Home Health Agencies
  • Full Cost Coverage for Home Health – Iowa Center for Home Care (ICHC) has requested $4.17 million of state funds to increase the Medicaid funding for low-income elderly and disabled Iowans receiving care in their own home. This amount would reimburse Home Health Agency (HHA) providers at 100% of the low utilization payment adjustment (LUPA) rate, which is the rate calculated by Centers for Medicare and Medicaid Services (CMS). This funding request is vital to ensure that home care providers are able to continue to serve Iowa Medicaid patients. Additionally, home health care providers offer the most affordable service in Iowa’s Medicaid care continuum.
All Providers
  • Workforce – Support public policies or appropriations that support workforce development and retention to Iowa’s health care field. Providers are continually burdened by an inadequate pool of trained health care providers to meet the demands of the patients they serve every day.
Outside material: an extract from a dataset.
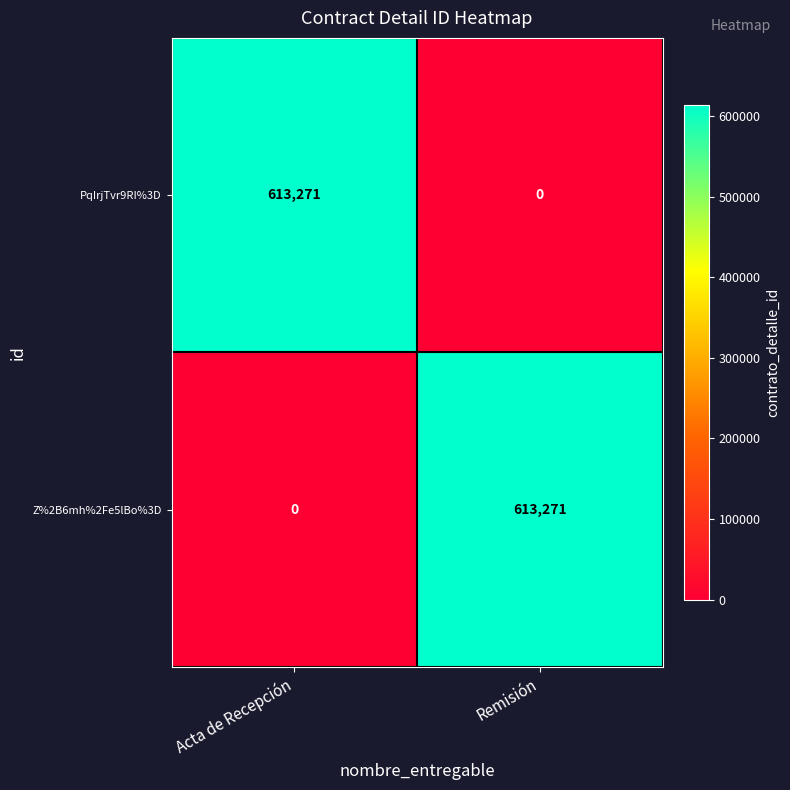

At how many categories does at least one series exceed 341248?

2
  • CMS/DIA Survey & Certification – Continue to monitor and modify Centers for Medicare & Medicaid Services (CMS) and Department of Inspections and Appeals (DIA) survey and certification proposals.
  • Managed Care Reform – Exempt elderly/disabled Iowans who are approved for Nursing Facility Medicaid from mandatory Medicaid managed care enrollment. This does not include those individuals receiving rehabilitation and/or are expecting a change in care settings. These people would be offered the option to return to the regular state Medicaid program.
  • Any Willing Provider – Ensure that any provider who is an enrolled Iowa Medicaid provider is allowed to be a network provider with all of the managed care organizations (MCOs) the provider chooses to contract/credential with.
  • No Prior Authorization for Long-Term Services and Support (LTSS) – Statutorily prevent the installation of prior authorization requirements for LTSS patients. This would include nursing facility patients and assisted living/home health patients who are on the elderly waiver.